■ DOCUMENT EXCERPT

** start **

Before Chanel Cruise, A Catch-Up With Coco



The Karl caravan has arrived in Singapore. Lagerfeld and forty-seven models are set up at the city’s famous Raffles Hotel, the gorgeous nineteenth-century English-colonial hotel, with enough hardworking dressers, stylists, and global PR reps attending them to put you in mind of a postcolonial Downton Abbey. Today, they’ll put on Chanel’s Cruise show. But last night, it was a party for a prelude: a pair of short films, screened alfresco in the hotel courtyard, beside which Maugham and Hemingway sat in the Long Bar, sipping Singapore Slings.

Leave it to Lagerfeld to make not one, but two films. The preview and the movie: They just go together, he explained. So Women Only featured a raft of his favorite girls—Kati, Cara, Lindsey, Lina, Xiao Wen, Soo Joo, et al., all clad in Chanel Pre-Fall—piling into a movie theater for the debut of a new film. Then the film within the film: Naturally, it’s a little number by Lagerfeld. Once Upon a Time… takes us back a century, to the opening of Gabrielle Chanel’s shop in the French resort town of Deauville. It opens with a scene of two servant girls impugning the name of Chanel. “Who is Gabrielle Chanel?” they wonder as they wander past her shop. “I don’t know, but she has no taste.”

But he who laughs last laughs best. Business starts out slow for Coco Chanel (Keira Knightley, absent from this Singaporean affair, on her honeymoon) and her partner/confidante Aunt Adrienne (Clotilde Hesme), but the crème de la crème of Riviera society eventually come swishing through her door. That Chanel girl, the consensus eventually runs, she’s really got something.

** end **

■ Stored records
** start **

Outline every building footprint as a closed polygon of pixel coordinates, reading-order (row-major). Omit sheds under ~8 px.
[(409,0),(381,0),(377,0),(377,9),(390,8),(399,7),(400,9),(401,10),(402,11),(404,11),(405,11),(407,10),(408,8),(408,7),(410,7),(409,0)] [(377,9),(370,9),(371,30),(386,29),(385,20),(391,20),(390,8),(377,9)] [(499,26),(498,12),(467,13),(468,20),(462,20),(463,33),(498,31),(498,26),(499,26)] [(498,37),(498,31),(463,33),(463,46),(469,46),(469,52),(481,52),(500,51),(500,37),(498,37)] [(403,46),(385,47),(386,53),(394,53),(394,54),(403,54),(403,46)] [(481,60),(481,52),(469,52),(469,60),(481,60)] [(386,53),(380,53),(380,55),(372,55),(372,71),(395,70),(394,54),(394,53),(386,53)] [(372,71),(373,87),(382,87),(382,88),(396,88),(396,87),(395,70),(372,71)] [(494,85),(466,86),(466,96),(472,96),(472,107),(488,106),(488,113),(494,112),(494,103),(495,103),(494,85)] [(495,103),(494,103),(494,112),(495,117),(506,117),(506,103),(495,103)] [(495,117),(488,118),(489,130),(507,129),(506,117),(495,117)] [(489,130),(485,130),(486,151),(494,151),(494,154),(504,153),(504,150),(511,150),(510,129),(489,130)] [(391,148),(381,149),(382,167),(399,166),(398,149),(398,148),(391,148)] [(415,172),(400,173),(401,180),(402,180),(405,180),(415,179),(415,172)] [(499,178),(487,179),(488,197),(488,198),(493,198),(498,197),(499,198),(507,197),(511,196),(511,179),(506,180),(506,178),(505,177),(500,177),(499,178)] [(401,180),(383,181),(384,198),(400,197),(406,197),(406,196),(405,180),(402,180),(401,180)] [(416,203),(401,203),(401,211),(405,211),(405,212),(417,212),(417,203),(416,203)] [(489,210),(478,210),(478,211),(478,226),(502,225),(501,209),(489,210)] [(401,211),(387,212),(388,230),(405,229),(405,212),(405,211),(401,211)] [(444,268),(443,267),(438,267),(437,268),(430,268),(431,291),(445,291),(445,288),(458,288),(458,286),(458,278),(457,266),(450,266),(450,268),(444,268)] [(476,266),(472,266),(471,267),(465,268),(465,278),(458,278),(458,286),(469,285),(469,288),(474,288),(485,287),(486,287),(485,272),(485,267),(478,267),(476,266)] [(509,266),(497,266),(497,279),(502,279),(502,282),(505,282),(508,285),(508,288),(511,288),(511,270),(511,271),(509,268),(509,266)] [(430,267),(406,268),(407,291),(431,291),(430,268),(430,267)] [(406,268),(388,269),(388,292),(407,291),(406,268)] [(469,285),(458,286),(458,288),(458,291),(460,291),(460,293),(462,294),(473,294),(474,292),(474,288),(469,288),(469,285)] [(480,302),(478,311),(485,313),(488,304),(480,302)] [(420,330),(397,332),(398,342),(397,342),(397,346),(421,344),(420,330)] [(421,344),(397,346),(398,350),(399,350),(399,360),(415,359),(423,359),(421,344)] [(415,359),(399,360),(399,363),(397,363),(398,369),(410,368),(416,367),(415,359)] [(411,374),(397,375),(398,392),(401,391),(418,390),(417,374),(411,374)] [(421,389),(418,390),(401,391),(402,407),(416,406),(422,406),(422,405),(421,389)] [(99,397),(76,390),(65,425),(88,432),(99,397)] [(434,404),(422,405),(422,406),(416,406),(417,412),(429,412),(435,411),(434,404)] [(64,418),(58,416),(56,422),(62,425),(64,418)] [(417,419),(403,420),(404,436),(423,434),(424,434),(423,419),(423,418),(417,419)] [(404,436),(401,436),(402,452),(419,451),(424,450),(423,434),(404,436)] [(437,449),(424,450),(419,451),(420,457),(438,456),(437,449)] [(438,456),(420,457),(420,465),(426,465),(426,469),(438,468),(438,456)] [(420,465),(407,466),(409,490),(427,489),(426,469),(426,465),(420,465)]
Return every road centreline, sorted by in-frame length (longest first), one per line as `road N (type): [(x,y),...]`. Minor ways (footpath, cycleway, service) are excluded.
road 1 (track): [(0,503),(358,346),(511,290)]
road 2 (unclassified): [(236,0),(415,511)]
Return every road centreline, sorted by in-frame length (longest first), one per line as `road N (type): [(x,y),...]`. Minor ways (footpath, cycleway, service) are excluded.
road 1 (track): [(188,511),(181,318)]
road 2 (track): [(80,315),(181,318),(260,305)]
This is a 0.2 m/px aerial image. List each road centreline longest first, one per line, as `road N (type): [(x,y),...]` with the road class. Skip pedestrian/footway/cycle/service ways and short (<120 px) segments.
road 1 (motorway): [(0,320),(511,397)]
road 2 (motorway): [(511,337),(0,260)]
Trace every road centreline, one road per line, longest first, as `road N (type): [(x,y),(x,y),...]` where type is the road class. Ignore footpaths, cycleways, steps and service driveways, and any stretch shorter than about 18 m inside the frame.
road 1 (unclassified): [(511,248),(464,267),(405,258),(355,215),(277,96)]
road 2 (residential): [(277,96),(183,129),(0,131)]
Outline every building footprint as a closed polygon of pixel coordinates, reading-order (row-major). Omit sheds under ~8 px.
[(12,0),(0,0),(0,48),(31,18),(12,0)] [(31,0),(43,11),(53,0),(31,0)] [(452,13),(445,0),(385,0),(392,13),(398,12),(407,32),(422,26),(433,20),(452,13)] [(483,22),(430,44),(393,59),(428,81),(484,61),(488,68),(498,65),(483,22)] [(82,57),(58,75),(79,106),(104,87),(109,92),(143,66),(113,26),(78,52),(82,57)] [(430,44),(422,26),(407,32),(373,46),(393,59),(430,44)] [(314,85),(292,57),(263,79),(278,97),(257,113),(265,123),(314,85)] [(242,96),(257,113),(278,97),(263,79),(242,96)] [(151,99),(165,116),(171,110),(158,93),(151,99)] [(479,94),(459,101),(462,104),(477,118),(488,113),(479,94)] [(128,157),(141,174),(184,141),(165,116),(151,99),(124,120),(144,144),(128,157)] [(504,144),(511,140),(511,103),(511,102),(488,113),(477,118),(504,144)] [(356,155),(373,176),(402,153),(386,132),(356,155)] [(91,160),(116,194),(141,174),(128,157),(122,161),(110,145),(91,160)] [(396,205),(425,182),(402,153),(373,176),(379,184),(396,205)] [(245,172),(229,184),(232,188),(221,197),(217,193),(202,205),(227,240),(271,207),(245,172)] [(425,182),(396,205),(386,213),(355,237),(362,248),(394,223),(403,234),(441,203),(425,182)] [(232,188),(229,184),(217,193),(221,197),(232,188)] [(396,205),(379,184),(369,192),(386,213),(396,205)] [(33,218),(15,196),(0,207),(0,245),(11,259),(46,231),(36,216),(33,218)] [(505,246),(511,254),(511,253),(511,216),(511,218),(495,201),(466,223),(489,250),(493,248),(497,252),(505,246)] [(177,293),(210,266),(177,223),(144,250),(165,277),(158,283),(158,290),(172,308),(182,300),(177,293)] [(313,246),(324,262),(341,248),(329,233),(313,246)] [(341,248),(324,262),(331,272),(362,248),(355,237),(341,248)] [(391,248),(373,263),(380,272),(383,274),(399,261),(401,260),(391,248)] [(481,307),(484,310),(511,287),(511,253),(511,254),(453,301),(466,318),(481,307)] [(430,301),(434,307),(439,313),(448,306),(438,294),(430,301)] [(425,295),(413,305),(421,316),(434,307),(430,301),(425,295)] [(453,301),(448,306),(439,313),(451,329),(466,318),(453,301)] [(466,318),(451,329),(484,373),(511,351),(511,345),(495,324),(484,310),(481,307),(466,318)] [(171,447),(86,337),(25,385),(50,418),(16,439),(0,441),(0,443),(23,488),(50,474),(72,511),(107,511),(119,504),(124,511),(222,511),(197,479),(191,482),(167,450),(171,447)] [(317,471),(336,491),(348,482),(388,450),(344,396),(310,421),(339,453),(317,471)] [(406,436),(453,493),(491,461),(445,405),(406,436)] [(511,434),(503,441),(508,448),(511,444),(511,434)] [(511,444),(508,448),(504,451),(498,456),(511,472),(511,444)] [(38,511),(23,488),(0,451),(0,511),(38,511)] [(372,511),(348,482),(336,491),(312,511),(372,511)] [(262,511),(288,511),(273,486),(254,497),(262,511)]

** end **

■ WORK INSTRUCTIONS
Continue the Chanel Cruise article from the point where it stops.

■ THE RESULT
So does her latter-day inheritor, Karl Lagerfeld. “I did everything,” Lagerfeld said after the applause had died down. “I designed the set, I made the costumes, I made the characters, I made the dialogue. I make everything—otherwise, I’m not interested. I could never work with somebody who makes the dialogue, because I want them to talk the way I’m thinking.” He built a town from scratch—the whole thing was shot at a Paris film studio—and assembled a cast of thousands. (Well, 160 extras, at least; but as Hesme laughed, “I think the budget is much larger than the film I did before.”) And he bravely tossed the book out and shot without a script, calling out lines just before takes and encouraging his actresses to improvise. A task like that separates the wheat from the chaff. And who knows, some stars may have been born. Lagerfeld saved special mention for Ashleigh Good, who played the Swedish actress Jacqueline Forzane, and he wasn’t the only one. “Keira was impressed by Ashleigh,” he said gravely. As for others—well, the catwalk is a fine consolation.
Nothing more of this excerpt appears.